■ **Input data**
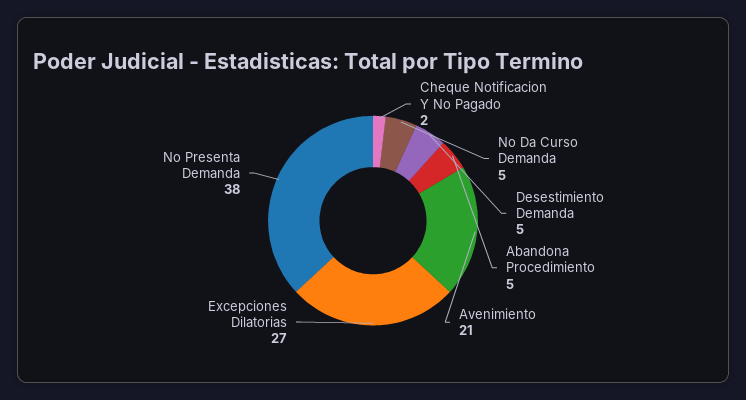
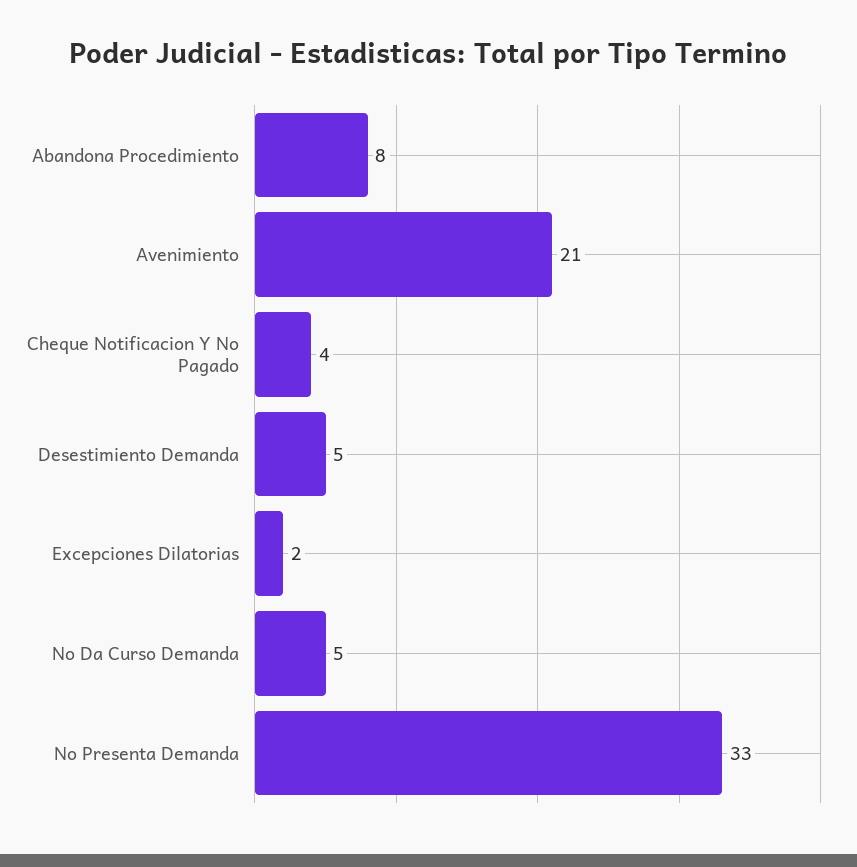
Cheque Notificacion Y No Pagado: 2 -> 4
Abandona Procedimiento: 5 -> 8
Excepciones Dilatorias: 27 -> 2
No Presenta Demanda: 38 -> 33

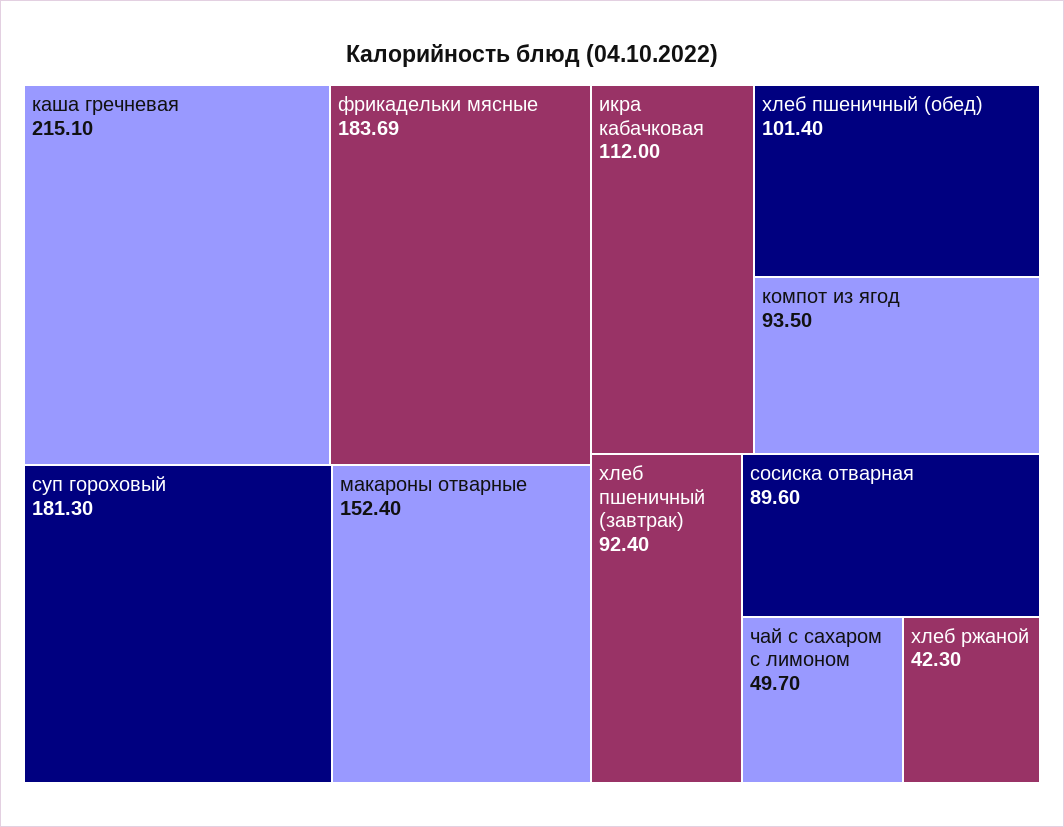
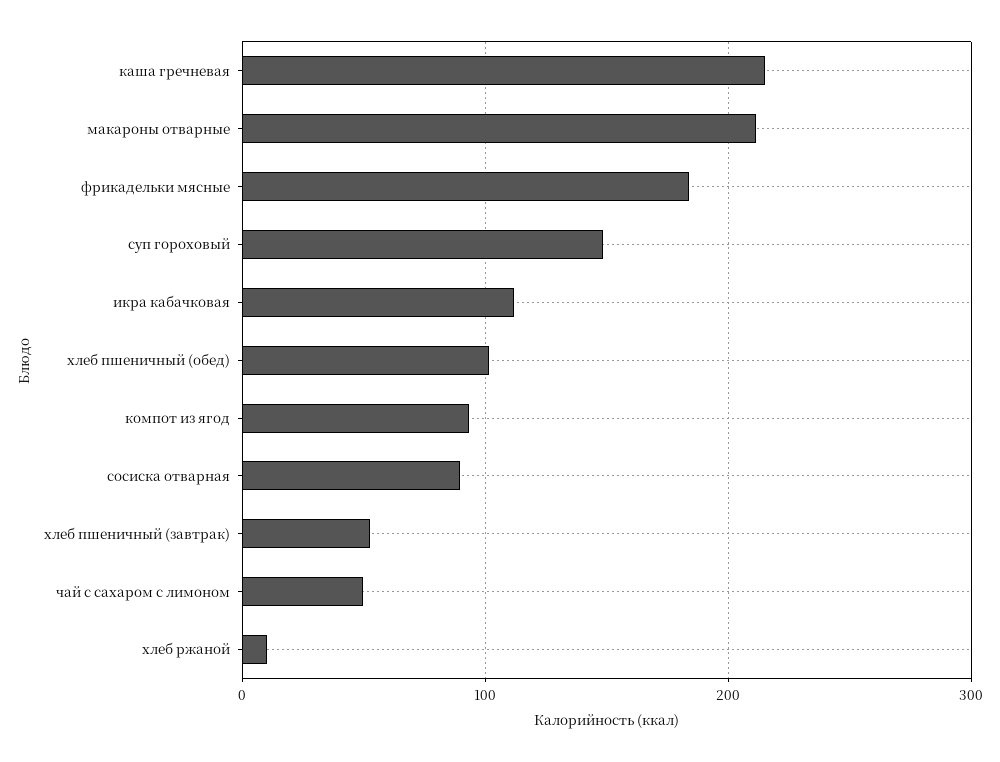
суп гороховый: 181.3 -> 150
макароны отварные: 152.4 -> 210
хлеб пшеничный (завтрак): 92.4 -> 50
хлеб ржаной: 42.3 -> 10

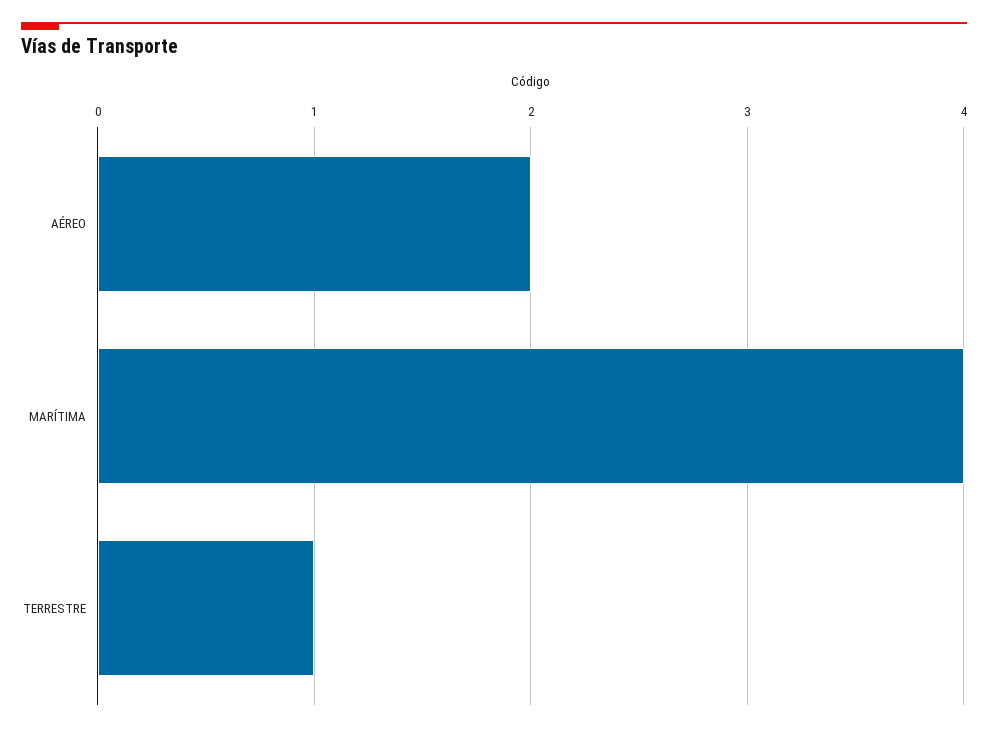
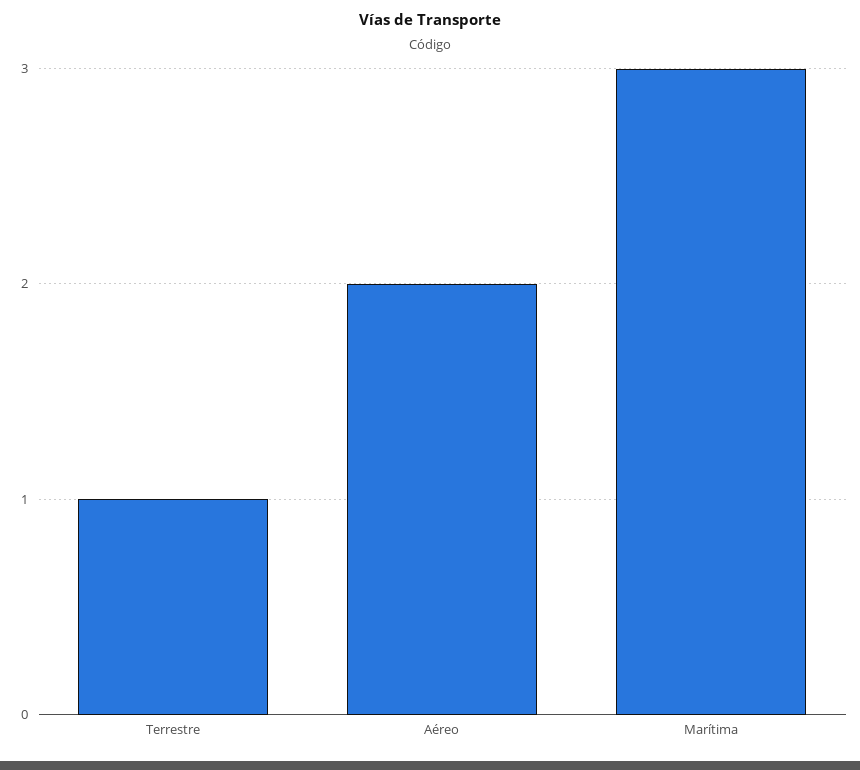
MARÍTIMA: 4 -> 3

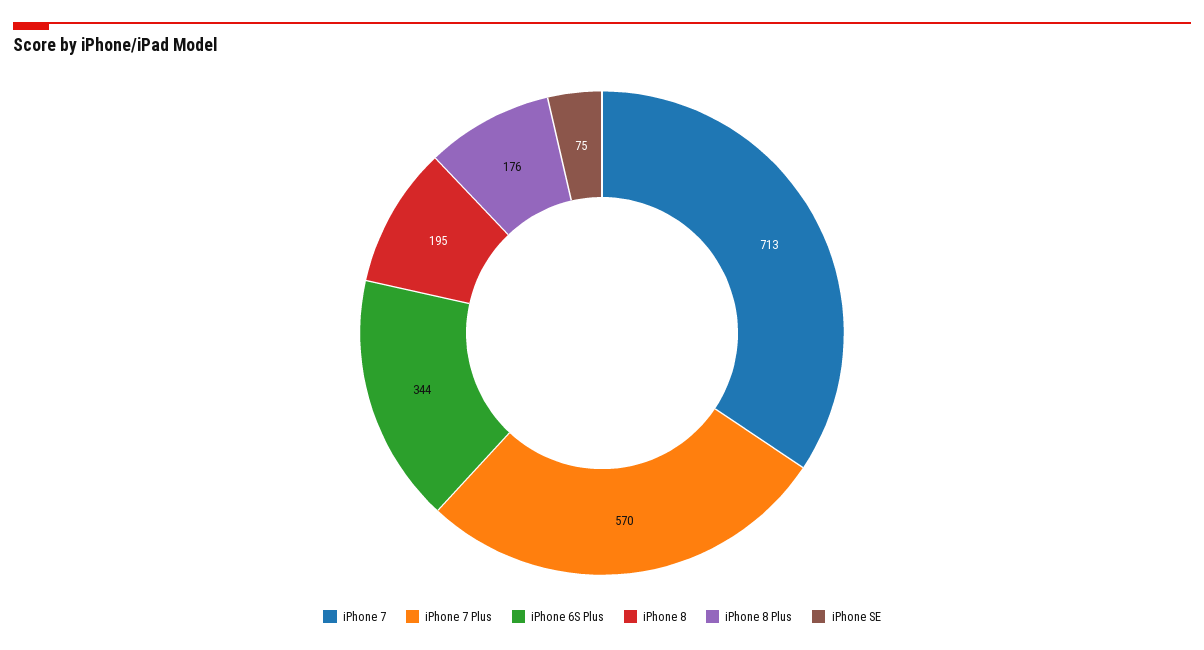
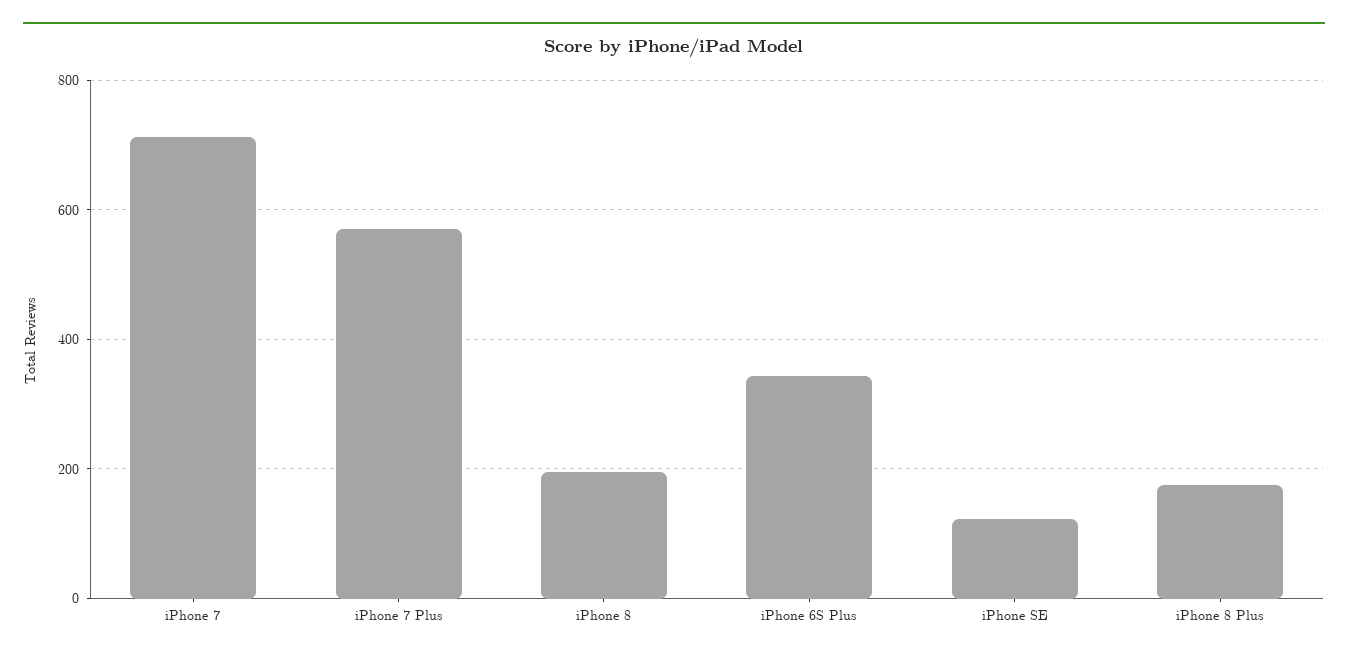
iPhone SE: 75 -> 120

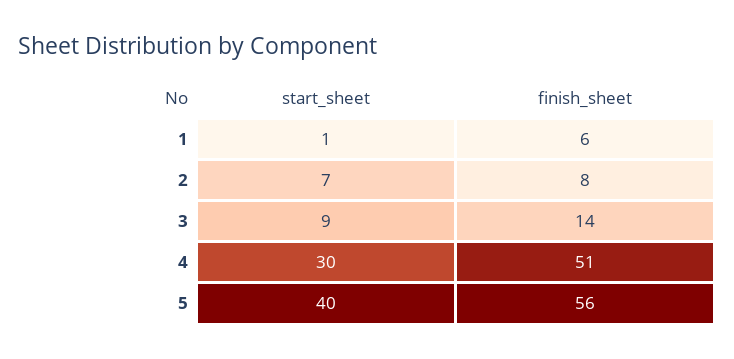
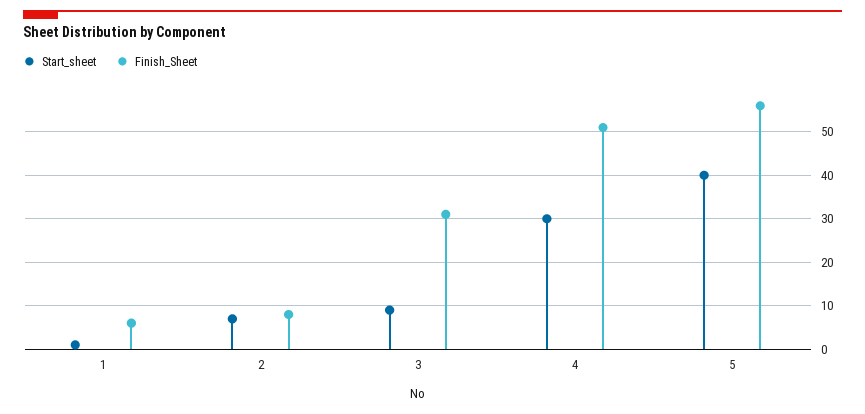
finish_sheet, 3: 14 -> 30

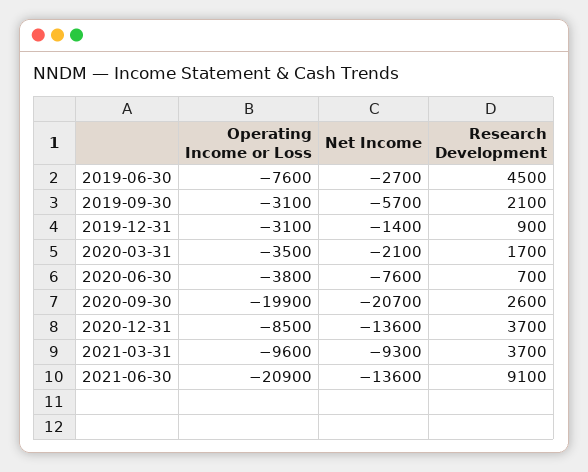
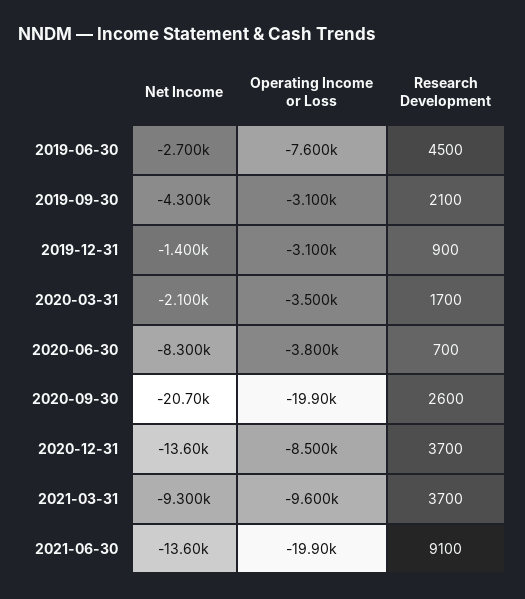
Net Income, 2019-09-30: -5700 -> -4300
Net Income, 2020-06-30: -7600 -> -8300
Operating Income or Loss, 2021-06-30: -20900 -> -19900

■ **Exercise objective**
Exact copies of the lines from the one holding "Net Income, 2019-09-30: -5700 -> -4300" through the last line above, and only those, make up the answer.

■ **Result for this task**
Net Income, 2019-09-30: -5700 -> -4300
Net Income, 2020-06-30: -7600 -> -8300
Operating Income or Loss, 2021-06-30: -20900 -> -19900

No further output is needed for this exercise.